**YOUR TASK**
If you see a picture in the data below, omit it and copy the rest exactly.

Source data
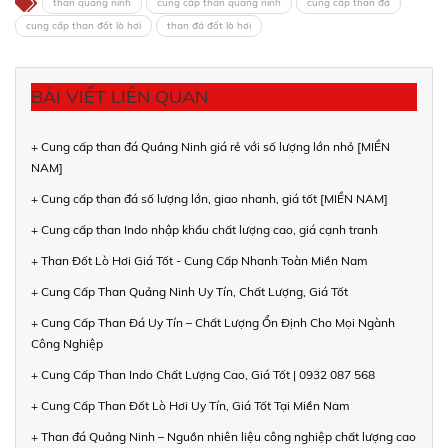
than quảng ninh
cung cấp than quảng ninh
cung cấp than đá
cung cấp than đốt lò hơi
than đá đốt lò hơi
BÀI VIẾT LIÊN QUAN
+ Cung cấp than đá Quảng Ninh giá rẻ với số lượng lớn nhỏ [MIỀN
NAM]
+ Cung cấp than đá số lượng lớn, giao nhanh, giá tốt [MIỀN NAM]
+ Cung cấp than Indo nhập khẩu chất lượng cao, giá cạnh tranh
+ Than Đốt Lò Hơi Giá Tốt - Cung Cấp Nhanh Toàn Miền Nam
+ Cung Cấp Than Quảng Ninh Uy Tín, Chất Lượng, Giá Tốt
+ Cung Cấp Than Đá Uy Tín – Chất Lượng Ổn Định Cho Mọi Ngành
Công Nghiệp
+ Cung Cấp Than Indo Chất Lượng Cao, Giá Tốt | 0932 087 568
+ Cung Cấp Than Đốt Lò Hơi Uy Tín, Giá Tốt Tại Miền Nam
+ Than đá Quảng Ninh – Nguồn nhiên liệu công nghiệp chất lượng cao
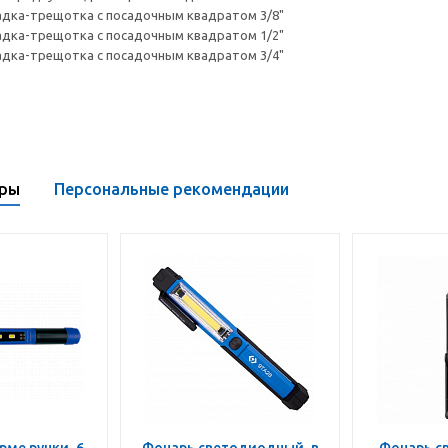
садка-трещотка с посадочным квадратом 3/8"
садка-трещотка с посадочным квадратом 1/2"
садка-трещотка с посадочным квадратом 3/4"
ары
Персональные рекомендации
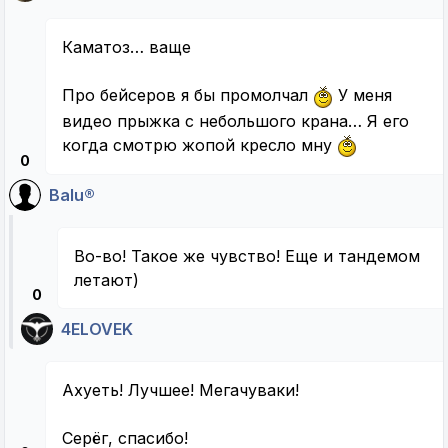
Каматоз… ваще
Про бейсеров я бы промолчал
У меня
видео прыжка с небольшого крана… Я его
когда смотрю жопой кресло мну
0
Balu®
Во-во! Такое же чувство! Еще и тандемом
летают)
0
4ELOVEK
Ахуеть! Лучшее! Мегачуваки!
Серёг, спасибо!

**SOLUTION**
than quảng ninh
cung cấp than quảng ninh
cung cấp than đá
cung cấp than đốt lò hơi
than đá đốt lò hơi
BÀI VIẾT LIÊN QUAN
+ Cung cấp than đá Quảng Ninh giá rẻ với số lượng lớn nhỏ [MIỀN
NAM]
+ Cung cấp than đá số lượng lớn, giao nhanh, giá tốt [MIỀN NAM]
+ Cung cấp than Indo nhập khẩu chất lượng cao, giá cạnh tranh
+ Than Đốt Lò Hơi Giá Tốt - Cung Cấp Nhanh Toàn Miền Nam
+ Cung Cấp Than Quảng Ninh Uy Tín, Chất Lượng, Giá Tốt
+ Cung Cấp Than Đá Uy Tín – Chất Lượng Ổn Định Cho Mọi Ngành
Công Nghiệp
+ Cung Cấp Than Indo Chất Lượng Cao, Giá Tốt | 0932 087 568
+ Cung Cấp Than Đốt Lò Hơi Uy Tín, Giá Tốt Tại Miền Nam
+ Than đá Quảng Ninh – Nguồn nhiên liệu công nghiệp chất lượng cao
садка-трещотка с посадочным квадратом 3/8"
садка-трещотка с посадочным квадратом 1/2"
садка-трещотка с посадочным квадратом 3/4"
ары
Персональные рекомендации
Каматоз… ваще
Про бейсеров я бы промолчал
У меня
видео прыжка с небольшого крана… Я его
когда смотрю жопой кресло мну
0
Balu®
Во-во! Такое же чувство! Еще и тандемом
летают)
0
4ELOVEK
Ахуеть! Лучшее! Мегачуваки!
Серёг, спасибо!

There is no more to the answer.